## Task item
Hand back the entries below exactly.

(Stored data entries)
####
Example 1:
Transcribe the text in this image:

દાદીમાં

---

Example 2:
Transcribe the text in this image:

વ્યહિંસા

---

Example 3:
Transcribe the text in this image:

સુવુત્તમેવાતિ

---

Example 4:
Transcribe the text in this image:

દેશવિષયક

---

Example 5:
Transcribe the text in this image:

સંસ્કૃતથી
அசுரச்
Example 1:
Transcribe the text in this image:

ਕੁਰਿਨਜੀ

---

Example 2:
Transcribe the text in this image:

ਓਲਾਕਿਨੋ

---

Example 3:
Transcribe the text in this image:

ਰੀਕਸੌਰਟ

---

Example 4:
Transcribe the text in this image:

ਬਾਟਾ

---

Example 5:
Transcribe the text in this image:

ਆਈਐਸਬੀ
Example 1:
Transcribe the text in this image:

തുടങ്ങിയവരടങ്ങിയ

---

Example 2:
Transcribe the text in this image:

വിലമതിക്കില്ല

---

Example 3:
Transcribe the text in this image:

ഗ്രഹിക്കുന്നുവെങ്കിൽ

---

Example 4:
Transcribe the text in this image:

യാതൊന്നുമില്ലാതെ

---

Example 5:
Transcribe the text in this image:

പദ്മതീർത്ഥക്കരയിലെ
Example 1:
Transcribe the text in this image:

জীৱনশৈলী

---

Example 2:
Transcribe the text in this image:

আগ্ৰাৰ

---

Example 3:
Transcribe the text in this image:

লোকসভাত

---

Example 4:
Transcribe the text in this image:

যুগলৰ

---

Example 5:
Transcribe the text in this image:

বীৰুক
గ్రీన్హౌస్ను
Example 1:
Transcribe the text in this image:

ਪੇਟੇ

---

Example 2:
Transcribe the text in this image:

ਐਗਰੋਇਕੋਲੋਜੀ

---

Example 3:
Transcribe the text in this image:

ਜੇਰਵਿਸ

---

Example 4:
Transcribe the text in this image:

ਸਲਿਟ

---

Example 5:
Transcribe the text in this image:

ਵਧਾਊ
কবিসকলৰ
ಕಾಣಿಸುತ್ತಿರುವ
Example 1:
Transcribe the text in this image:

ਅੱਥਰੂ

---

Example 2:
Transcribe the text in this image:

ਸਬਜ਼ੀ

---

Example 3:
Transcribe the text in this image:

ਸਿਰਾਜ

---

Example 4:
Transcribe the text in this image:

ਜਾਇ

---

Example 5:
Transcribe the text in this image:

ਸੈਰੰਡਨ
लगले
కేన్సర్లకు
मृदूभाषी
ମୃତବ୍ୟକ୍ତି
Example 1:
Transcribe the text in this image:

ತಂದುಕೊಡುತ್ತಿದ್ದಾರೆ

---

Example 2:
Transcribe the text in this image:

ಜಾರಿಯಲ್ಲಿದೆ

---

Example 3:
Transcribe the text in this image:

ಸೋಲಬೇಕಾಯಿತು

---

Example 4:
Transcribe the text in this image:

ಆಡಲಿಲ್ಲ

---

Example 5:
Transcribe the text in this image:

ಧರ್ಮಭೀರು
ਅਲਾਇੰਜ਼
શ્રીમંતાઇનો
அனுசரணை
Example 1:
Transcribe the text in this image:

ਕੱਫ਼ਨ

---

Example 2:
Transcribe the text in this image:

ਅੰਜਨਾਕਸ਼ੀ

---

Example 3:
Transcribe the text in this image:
####
## Answer
Example 1:
Transcribe the text in this image:

દાદીમાં

---

Example 2:
Transcribe the text in this image:

વ્યહિંસા

---

Example 3:
Transcribe the text in this image:

સુવુત્તમેવાતિ

---

Example 4:
Transcribe the text in this image:

દેશવિષયક

---

Example 5:
Transcribe the text in this image:

સંસ્કૃતથી
அசுரச்
Example 1:
Transcribe the text in this image:

ਕੁਰਿਨਜੀ

---

Example 2:
Transcribe the text in this image:

ਓਲਾਕਿਨੋ

---

Example 3:
Transcribe the text in this image:

ਰੀਕਸੌਰਟ

---

Example 4:
Transcribe the text in this image:

ਬਾਟਾ

---

Example 5:
Transcribe the text in this image:

ਆਈਐਸਬੀ
Example 1:
Transcribe the text in this image:

തുടങ്ങിയവരടങ്ങിയ

---

Example 2:
Transcribe the text in this image:

വിലമതിക്കില്ല

---

Example 3:
Transcribe the text in this image:

ഗ്രഹിക്കുന്നുവെങ്കിൽ

---

Example 4:
Transcribe the text in this image:

യാതൊന്നുമില്ലാതെ

---

Example 5:
Transcribe the text in this image:

പദ്മതീർത്ഥക്കരയിലെ
Example 1:
Transcribe the text in this image:

জীৱনশৈলী

---

Example 2:
Transcribe the text in this image:

আগ্ৰাৰ

---

Example 3:
Transcribe the text in this image:

লোকসভাত

---

Example 4:
Transcribe the text in this image:

যুগলৰ

---

Example 5:
Transcribe the text in this image:

বীৰুক
గ్రీన్హౌస్ను
Example 1:
Transcribe the text in this image:

ਪੇਟੇ

---

Example 2:
Transcribe the text in this image:

ਐਗਰੋਇਕੋਲੋਜੀ

---

Example 3:
Transcribe the text in this image:

ਜੇਰਵਿਸ

---

Example 4:
Transcribe the text in this image:

ਸਲਿਟ

---

Example 5:
Transcribe the text in this image:

ਵਧਾਊ
কবিসকলৰ
ಕಾಣಿಸುತ್ತಿರುವ
Example 1:
Transcribe the text in this image:

ਅੱਥਰੂ

---

Example 2:
Transcribe the text in this image:

ਸਬਜ਼ੀ

---

Example 3:
Transcribe the text in this image:

ਸਿਰਾਜ

---

Example 4:
Transcribe the text in this image:

ਜਾਇ

---

Example 5:
Transcribe the text in this image:

ਸੈਰੰਡਨ
लगले
కేన్సర్లకు
मृदूभाषी
ମୃତବ୍ୟକ୍ତି
Example 1:
Transcribe the text in this image:

ತಂದುಕೊಡುತ್ತಿದ್ದಾರೆ

---

Example 2:
Transcribe the text in this image:

ಜಾರಿಯಲ್ಲಿದೆ

---

Example 3:
Transcribe the text in this image:

ಸೋಲಬೇಕಾಯಿತು

---

Example 4:
Transcribe the text in this image:

ಆಡಲಿಲ್ಲ

---

Example 5:
Transcribe the text in this image:

ಧರ್ಮಭೀರು
ਅਲਾਇੰਜ਼
શ્રીમંતાઇનો
அனுசரணை
Example 1:
Transcribe the text in this image:

ਕੱਫ਼ਨ

---

Example 2:
Transcribe the text in this image:

ਅੰਜਨਾਕਸ਼ੀ

---

Example 3:
Transcribe the text in this image:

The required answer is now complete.